Women, it seems, if they are to speak at all about rape (or the experiences of violation that we do not give that name to), must follow a very narrow set of parameters. Their accounts must be marketable, consumable. Never disruptive. A "good" sexual assault story involves: a stranger, a woman held at knifepoint, immediate action to alert law enforcement, a seamless police response, an emotional but ultimately cathartic courtroom scene, a prison sentence. A "bad" sexual assault story involves: everything else.

Earlier this week, Roxane Gay opened a piece in the Guardian with an exchange she had with a young woman who asked her how to make feminism more accessible to men. "I told her that I don’t care about making feminism more accessible to men," she wrote. "In truth, I don’t care about making feminism more accessible to anyone." Gay's lack of interest in rebranding feminism to make it more palatable is, I think, applicable here. So is a recent piece from Black Girl Dangerous creator Mia McKenzie, who wrote critically of the United Nations' HeForShe campaign for, among its other problems, centering men while ignoring "just how much men do benefit from gender inequality."

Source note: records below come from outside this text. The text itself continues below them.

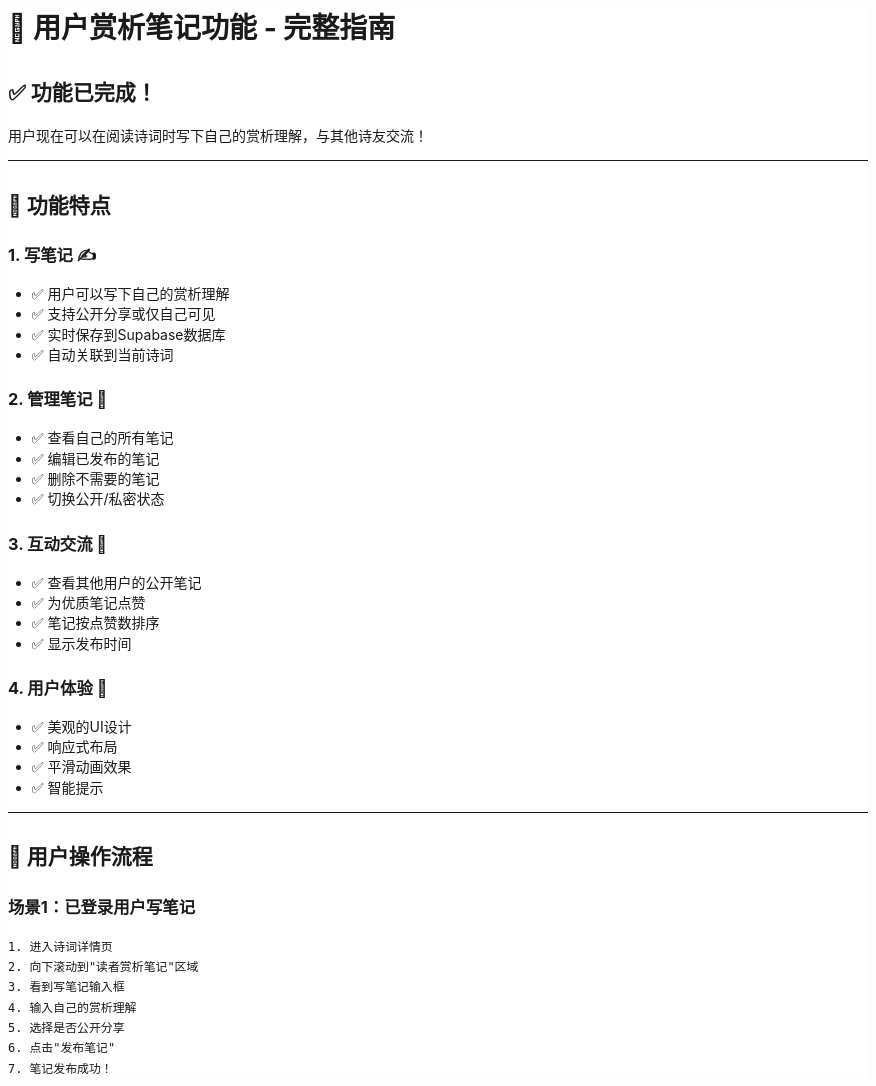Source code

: # 💬 用户赏析笔记功能 - 完整指南

## ✅ 功能已完成！

用户现在可以在阅读诗词时写下自己的赏析理解，与其他诗友交流！

---

## 🎯 功能特点

### 1. **写笔记** ✍️
- ✅ 用户可以写下自己的赏析理解
- ✅ 支持公开分享或仅自己可见
- ✅ 实时保存到Supabase数据库
- ✅ 自动关联到当前诗词

### 2. **管理笔记** 📝
- ✅ 查看自己的所有笔记
- ✅ 编辑已发布的笔记
- ✅ 删除不需要的笔记
- ✅ 切换公开/私密状态

### 3. **互动交流** 💬
- ✅ 查看其他用户的公开笔记
- ✅ 为优质笔记点赞
- ✅ 笔记按点赞数排序
- ✅ 显示发布时间

### 4. **用户体验** 🎨
- ✅ 美观的UI设计
- ✅ 响应式布局
- ✅ 平滑动画效果
- ✅ 智能提示

---

## 📱 用户操作流程

### 场景1：已登录用户写笔记

```
1. 进入诗词详情页
2. 向下滚动到"读者赏析笔记"区域
3. 看到写笔记输入框
4. 输入自己的赏析理解
5. 选择是否公开分享
6. 点击"发布笔记"
7. 笔记发布成功！
```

This benefit is why so many men (and women, frankly) want to talk about false accusations in order to derail a more sweeping conversation about affirmative consent. It's why public conversations about sexual violence are rarely about power, privilege and structures. It is also why so many men want to silence women who are sharing their stories outside the narrow parameters of what's currently acceptable. Because talking about non-consent and violence against women as something that isn't just about monsters who creep in the night -- but as something that pervades the culture, operates interpersonally and institutionally -- means being implicated in it, owning that responsibility and figuring out where to go from there.

And where we go from there is somewhere that Barry isn't the center of the story. That we encounter a woman's story of a violence she has struggled to name and hear her without judgment or accusation. That we stop pretending that rape is an accident. That we talk about feminism not as a marketing campaign but as a practice of unlearning and rectifying -- through individual work and institutional and systemic shifts. Somewhere that affirmative consent does not exist as just a legal framework in a terribly broken system but something that is inextricably tied to critiques of power and privilege and modeled by parents and peers, reflected in our media, taught early and often at home and in schools. And somewhere, perhaps, that Williamson is a genuine outlier rather than a particularly cartoonish expression of what business as usual really looks like.